Ten tips on pomegranates

There is renewed interest in pomegranates because of their history, nutritional value and uniqueness.

Ten tips on pomegranates

Pomegranates are a native fruit of southeastern Europe and Asia and grown in ancient Egypt, Babylon, India, and Iran. Cultured in Spain it is believed pomegranates moved with missionaries into Mexico and California in the 16th century.

Pomegranate in Latin means apple with many seeds. Pomegranates are an old fruit steeped in tradition from the past. They are mentioned in the Bible in Exodus 39:25 where images of pomegranates were woven into the hem of the robe worn by the Hebrew High Priest. The fruit is on the two pillars which stood in front of the temple King Solomon built in Jerusalem (1 Kings 7:13-22). Jewish tradition teaches that the pomegranate is a symbol of righteousness because it is said to have 613 seeds which corresponds with the 613 commandments of the Torah.

Even though the pomegranate is an ancient symbol it has been renewed in today’s culture because of its beauty, history and because of its healthy, antioxidant qualities.

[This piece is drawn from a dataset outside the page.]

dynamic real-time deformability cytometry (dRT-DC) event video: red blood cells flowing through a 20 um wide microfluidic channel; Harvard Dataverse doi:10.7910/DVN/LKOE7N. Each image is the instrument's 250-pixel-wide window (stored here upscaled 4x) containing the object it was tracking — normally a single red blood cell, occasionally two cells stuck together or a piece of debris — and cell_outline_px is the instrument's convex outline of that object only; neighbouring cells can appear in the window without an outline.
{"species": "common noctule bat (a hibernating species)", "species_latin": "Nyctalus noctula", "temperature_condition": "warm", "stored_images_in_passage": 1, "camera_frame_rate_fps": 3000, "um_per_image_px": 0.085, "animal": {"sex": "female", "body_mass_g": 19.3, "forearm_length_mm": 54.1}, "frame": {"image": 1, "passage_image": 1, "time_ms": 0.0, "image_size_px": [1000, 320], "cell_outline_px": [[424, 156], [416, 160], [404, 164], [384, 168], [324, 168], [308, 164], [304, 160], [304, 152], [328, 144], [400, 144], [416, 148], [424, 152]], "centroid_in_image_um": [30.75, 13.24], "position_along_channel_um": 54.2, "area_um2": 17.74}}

Today we have pomegranates on in our local supermarkets and are available from September to January, when they are harvested.

Michigan State University Extension has these 10 tips regarding pomegranates:

  1. They should be stored at room temperature in a place that is dry and well-ventilated.
  2. Both the seeds and the juicy, clear flesh covering the seeds are edible.
  3. The flesh covered seeds can be used as a garnish in fruit cups, salads, desserts and as a snack.
  4. The juice is used to make jellies, puddings, desserts and drinks.
  5. Wear an apron when handling pomegranates. They tend to spurt and the deep red stain is difficult to remove.
  6. Pomegranate juice can darken if it comes in contact with metal, so use plastic or glass utensils.
  7. When you need a lot of seeds, remove the top by cutting the pomegranate in half, then place it cut face down and rap the shell with a hammer handle. This also breaks the section walls and opens the juice sacs.
  8. One large pomegranate makes between one-fourth and one-half cup of juice.
  9. Fresh seeds or juice will keep in the refrigerator for up to five days.
  10. Freezing the juice is recommended because juice will hold its flavor and color better than if it is canned. Canned juice may turn brown and lose flavor.

One extra tip: Half a medium pomegranate is 82 percent water and only about 50 calories. It is an excellent source of potassium, high in antioxidants and is very low in sodium. If you haven’t tried one before pick one up at the supermarket and you will be pleasantly surprised with this ancient nutritious fruit.